Justice Chandrachud in his separate but concurring opinion held that the idea behind the ban was that presence of women will disturb celibacy, and that was placing burden of men's celibacy on women. This stigmatizes and stereotypes women, he analyzed.

Justice R F Nariman held that the customs and usages of Sabarimala temple must yield to the fundamental right of women to worship in the temple.

Women's Reservation Bill 

Women's Reservation Bill or the Constitution (108th Amendment) Bill, is a pending bill in India which proposes to amend the Constitution of India to reserve 33 per cent of all seats in the Lower House Lok Sabha, and in all state legislative assemblies for women. The seats to be reserved in rotation will be determined by draw of lots in such a way that a seat shall be reserved only once in three consecutive general elections. The Upper House, Rajya Sabha passed the bill on March 9, 2010.

As of today, the Lok Sabha has not yet voted on the bill and the bill still remains in limbo. If the Lok Sabha were to approve the bill, it would then have to be passed by half of India's state legislatures and signed by the President.


Subsequent to the year 2013 that witnessed the promulgation of the Criminal Law Amendment Act and the POSH Act, there have been several other changes in law that have been for the welfare, security and benefit of women as well as with the aim to eliminate gender-based discrimination, one of the fundamentals of the Constitution of India.As we have seen the Supreme Court, has taken several initiatives and in some cases issued directions to the Government as well, but it is the practical implementation of these laws that is required to ensure equality of women.

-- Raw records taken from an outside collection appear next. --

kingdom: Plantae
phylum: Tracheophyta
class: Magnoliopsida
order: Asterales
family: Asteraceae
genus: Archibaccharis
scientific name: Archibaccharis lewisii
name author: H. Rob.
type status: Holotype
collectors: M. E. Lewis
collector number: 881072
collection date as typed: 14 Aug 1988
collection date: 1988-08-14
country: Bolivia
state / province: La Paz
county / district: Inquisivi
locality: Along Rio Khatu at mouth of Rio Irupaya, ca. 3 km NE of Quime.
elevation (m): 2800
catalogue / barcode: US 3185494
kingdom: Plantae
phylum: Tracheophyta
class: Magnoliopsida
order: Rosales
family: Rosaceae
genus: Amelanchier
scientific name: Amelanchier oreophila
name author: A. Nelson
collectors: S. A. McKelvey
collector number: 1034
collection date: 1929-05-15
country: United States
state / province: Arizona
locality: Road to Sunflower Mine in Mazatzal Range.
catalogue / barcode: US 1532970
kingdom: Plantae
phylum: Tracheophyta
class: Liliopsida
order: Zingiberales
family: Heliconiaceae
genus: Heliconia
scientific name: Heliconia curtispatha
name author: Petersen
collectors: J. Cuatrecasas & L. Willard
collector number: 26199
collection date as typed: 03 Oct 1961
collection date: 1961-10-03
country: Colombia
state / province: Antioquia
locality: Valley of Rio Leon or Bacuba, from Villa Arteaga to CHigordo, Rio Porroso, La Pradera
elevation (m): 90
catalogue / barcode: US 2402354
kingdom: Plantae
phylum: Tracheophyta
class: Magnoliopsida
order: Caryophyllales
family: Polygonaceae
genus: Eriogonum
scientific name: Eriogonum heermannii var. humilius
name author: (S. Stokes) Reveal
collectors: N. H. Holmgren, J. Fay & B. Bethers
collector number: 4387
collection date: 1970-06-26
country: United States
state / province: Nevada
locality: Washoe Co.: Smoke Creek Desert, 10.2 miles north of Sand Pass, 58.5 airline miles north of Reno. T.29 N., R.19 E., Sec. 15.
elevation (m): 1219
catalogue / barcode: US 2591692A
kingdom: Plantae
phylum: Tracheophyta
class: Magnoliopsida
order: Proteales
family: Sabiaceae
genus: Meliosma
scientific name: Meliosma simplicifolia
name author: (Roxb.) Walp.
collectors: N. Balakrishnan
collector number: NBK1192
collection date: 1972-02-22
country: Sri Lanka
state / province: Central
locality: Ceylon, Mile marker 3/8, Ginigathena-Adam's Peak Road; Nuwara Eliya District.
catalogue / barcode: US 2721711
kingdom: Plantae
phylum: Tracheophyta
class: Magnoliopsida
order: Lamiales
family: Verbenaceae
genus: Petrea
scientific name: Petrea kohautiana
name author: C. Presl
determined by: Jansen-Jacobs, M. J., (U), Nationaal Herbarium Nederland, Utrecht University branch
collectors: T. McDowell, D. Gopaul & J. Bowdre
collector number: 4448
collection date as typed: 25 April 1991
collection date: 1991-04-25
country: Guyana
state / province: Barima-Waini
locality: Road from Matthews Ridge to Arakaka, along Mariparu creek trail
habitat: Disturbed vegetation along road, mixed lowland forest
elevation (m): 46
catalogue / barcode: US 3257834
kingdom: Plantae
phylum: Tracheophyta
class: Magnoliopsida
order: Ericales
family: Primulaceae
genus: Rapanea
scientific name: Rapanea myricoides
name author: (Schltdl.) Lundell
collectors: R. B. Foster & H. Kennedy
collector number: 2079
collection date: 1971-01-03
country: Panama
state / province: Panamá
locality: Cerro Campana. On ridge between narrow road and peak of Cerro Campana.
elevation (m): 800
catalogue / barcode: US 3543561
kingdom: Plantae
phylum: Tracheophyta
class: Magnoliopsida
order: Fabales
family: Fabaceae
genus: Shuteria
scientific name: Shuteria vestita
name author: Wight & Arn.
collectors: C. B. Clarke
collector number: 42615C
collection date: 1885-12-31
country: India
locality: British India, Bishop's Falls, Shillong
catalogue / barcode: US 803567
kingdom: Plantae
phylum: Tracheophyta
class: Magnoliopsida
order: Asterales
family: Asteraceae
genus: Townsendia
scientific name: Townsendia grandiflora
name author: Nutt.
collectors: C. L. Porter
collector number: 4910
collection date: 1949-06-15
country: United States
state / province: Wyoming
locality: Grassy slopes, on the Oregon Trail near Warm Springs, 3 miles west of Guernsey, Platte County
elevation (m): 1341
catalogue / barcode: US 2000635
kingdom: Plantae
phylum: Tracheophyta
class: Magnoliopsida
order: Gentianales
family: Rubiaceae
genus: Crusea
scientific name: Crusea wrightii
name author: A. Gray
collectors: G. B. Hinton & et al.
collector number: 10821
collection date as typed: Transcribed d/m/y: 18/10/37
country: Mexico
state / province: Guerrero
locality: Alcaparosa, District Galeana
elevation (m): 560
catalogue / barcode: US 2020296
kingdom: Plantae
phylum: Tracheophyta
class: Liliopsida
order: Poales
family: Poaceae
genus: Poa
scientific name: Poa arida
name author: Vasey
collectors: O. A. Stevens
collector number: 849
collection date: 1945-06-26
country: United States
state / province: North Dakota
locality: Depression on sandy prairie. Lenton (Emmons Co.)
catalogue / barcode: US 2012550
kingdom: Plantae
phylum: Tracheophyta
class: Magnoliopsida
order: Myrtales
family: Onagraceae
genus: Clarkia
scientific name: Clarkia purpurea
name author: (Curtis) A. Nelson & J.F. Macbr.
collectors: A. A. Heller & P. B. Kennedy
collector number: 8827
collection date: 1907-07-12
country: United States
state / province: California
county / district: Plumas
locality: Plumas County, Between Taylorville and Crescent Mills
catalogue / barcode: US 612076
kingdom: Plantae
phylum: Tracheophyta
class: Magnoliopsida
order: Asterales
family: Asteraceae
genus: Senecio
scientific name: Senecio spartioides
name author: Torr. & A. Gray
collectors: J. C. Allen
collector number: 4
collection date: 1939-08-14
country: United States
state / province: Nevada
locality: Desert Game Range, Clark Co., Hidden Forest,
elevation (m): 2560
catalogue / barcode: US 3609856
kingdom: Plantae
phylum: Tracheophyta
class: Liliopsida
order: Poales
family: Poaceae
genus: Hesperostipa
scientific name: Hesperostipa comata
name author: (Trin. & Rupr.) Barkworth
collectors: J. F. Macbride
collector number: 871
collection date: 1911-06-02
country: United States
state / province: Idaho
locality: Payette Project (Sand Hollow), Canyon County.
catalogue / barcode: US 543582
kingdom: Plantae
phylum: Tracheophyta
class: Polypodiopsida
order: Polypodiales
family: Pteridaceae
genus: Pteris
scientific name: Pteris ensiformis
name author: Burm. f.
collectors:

There are a great many difficulties that many Indian women face, which include poverty, female feticide, sexual harassment, lack of education, job skill training. India still ranks 108th among 149 countries in the World Economic Forum's (WEF) Global Gender Gap Index, 2018 (See). A lot need to be done to ensure that Indian women have equal rights and we see an India defined by inclusive citizenship rather than exclusive.